PROBLEM DETAILS: What is the number of lines in the data below that contain "down"? Answer with that number and no other words.

INFORMATION:

>>>>>

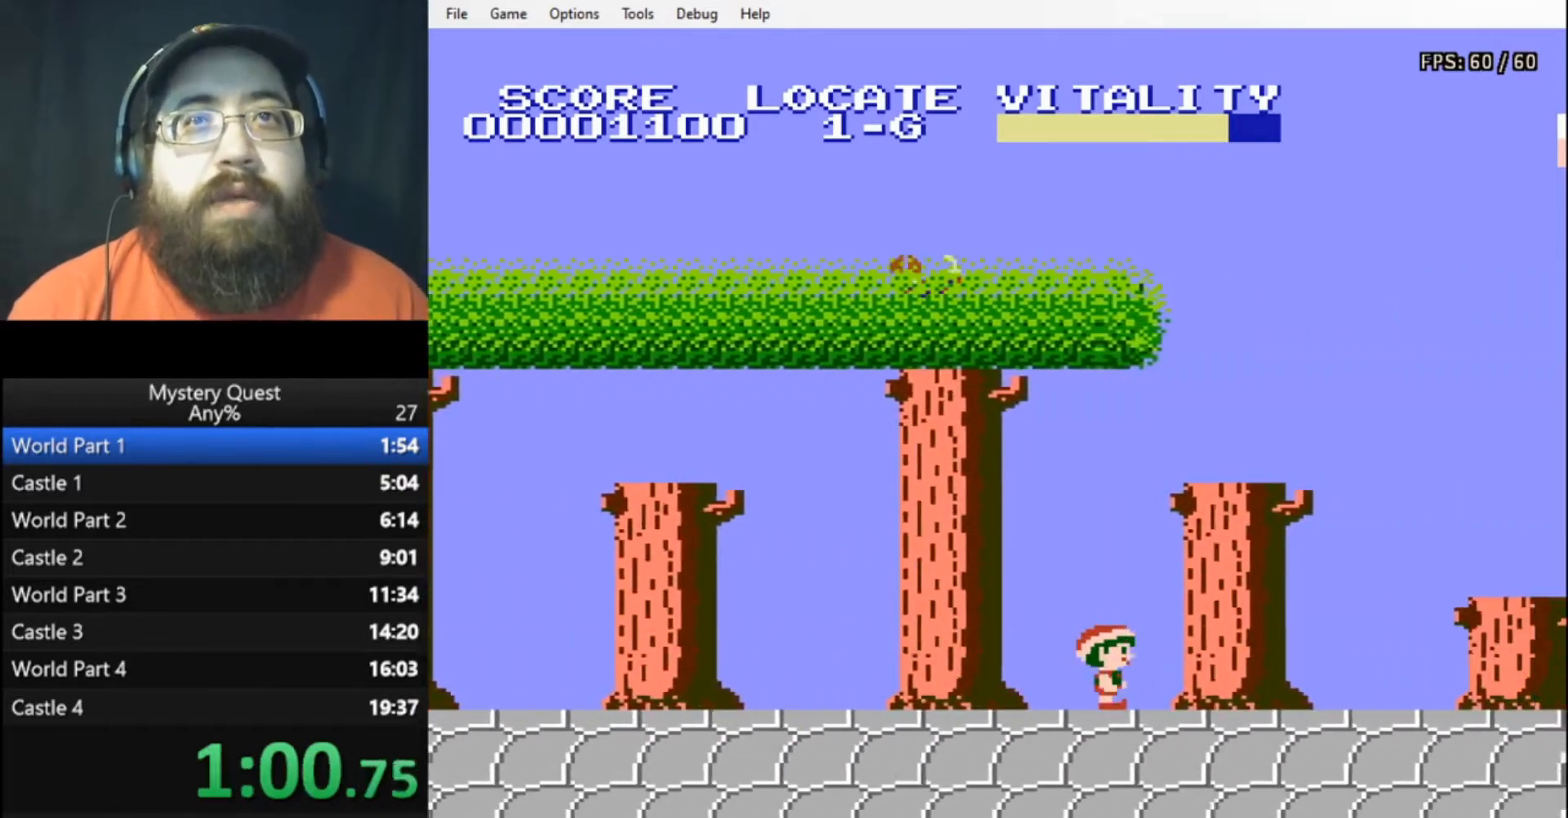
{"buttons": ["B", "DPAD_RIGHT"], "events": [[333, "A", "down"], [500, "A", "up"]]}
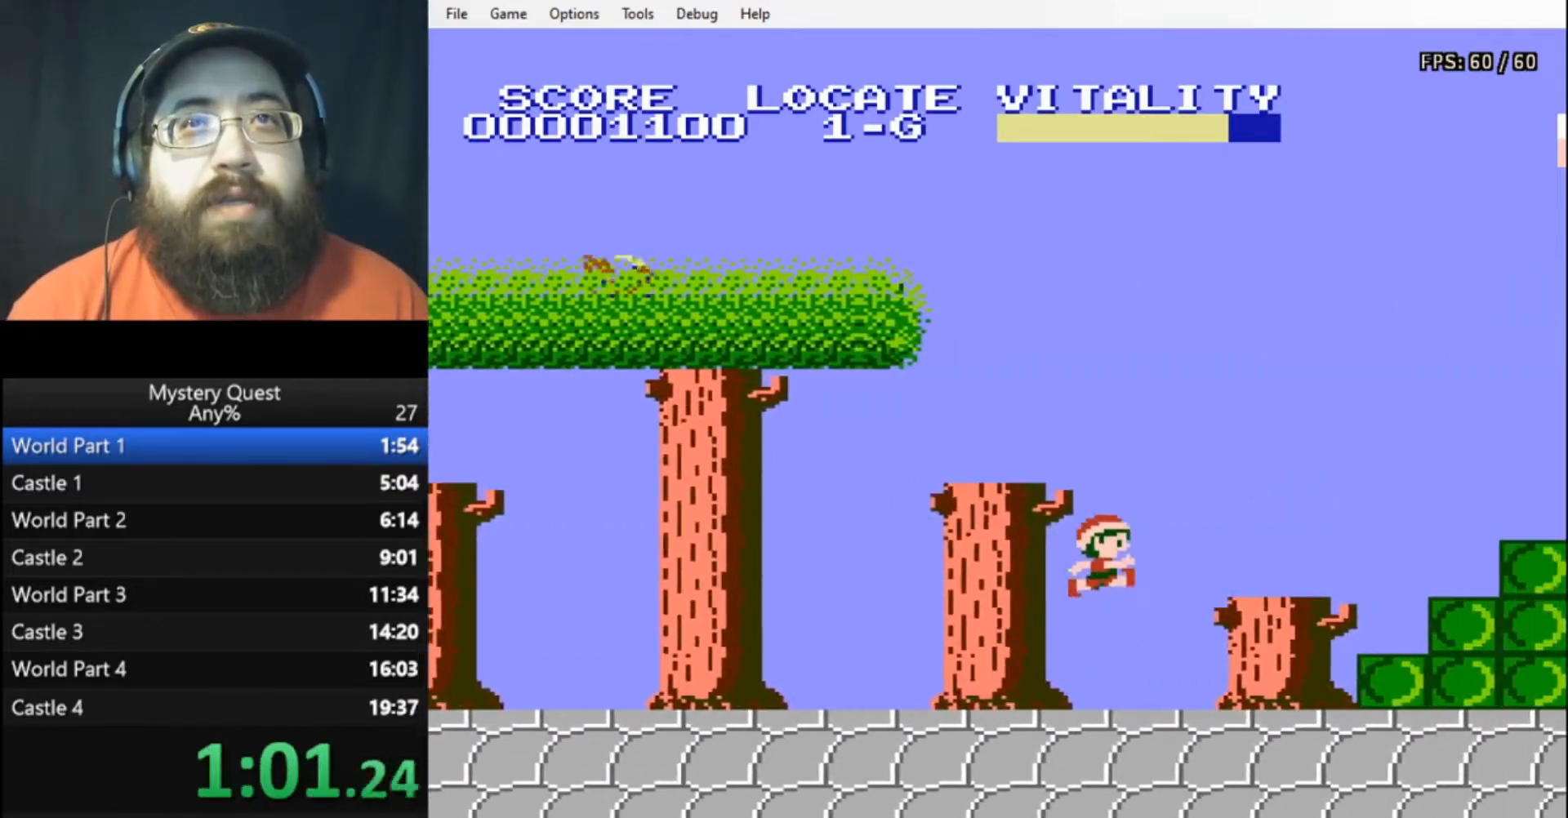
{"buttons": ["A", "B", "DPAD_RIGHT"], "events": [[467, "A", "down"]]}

<<<<<
>>>>>

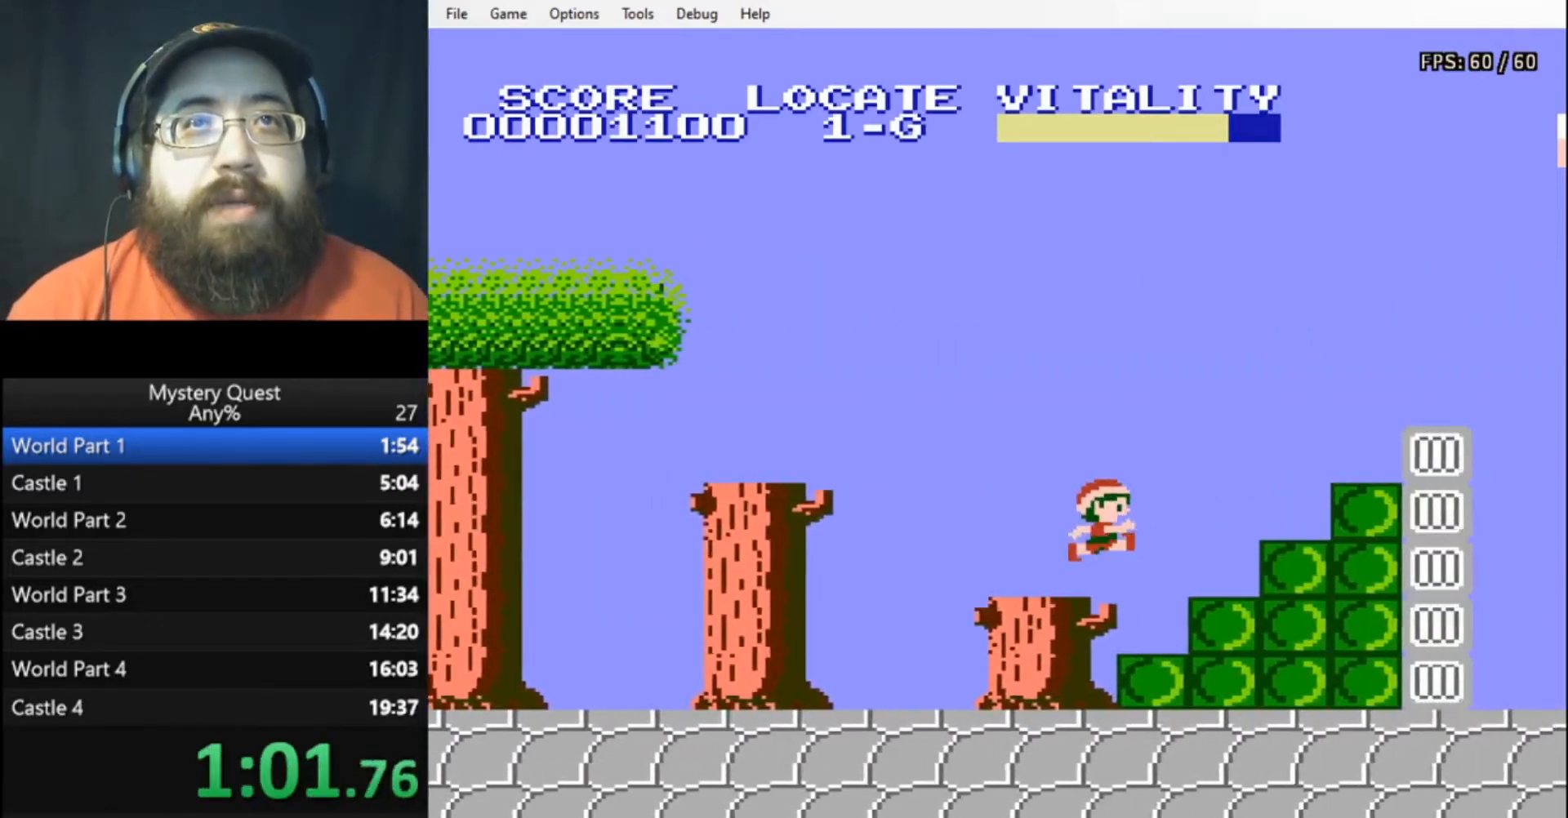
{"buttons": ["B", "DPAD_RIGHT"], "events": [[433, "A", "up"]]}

<<<<<

SOLUTION FOR THIS EXERCISE: 2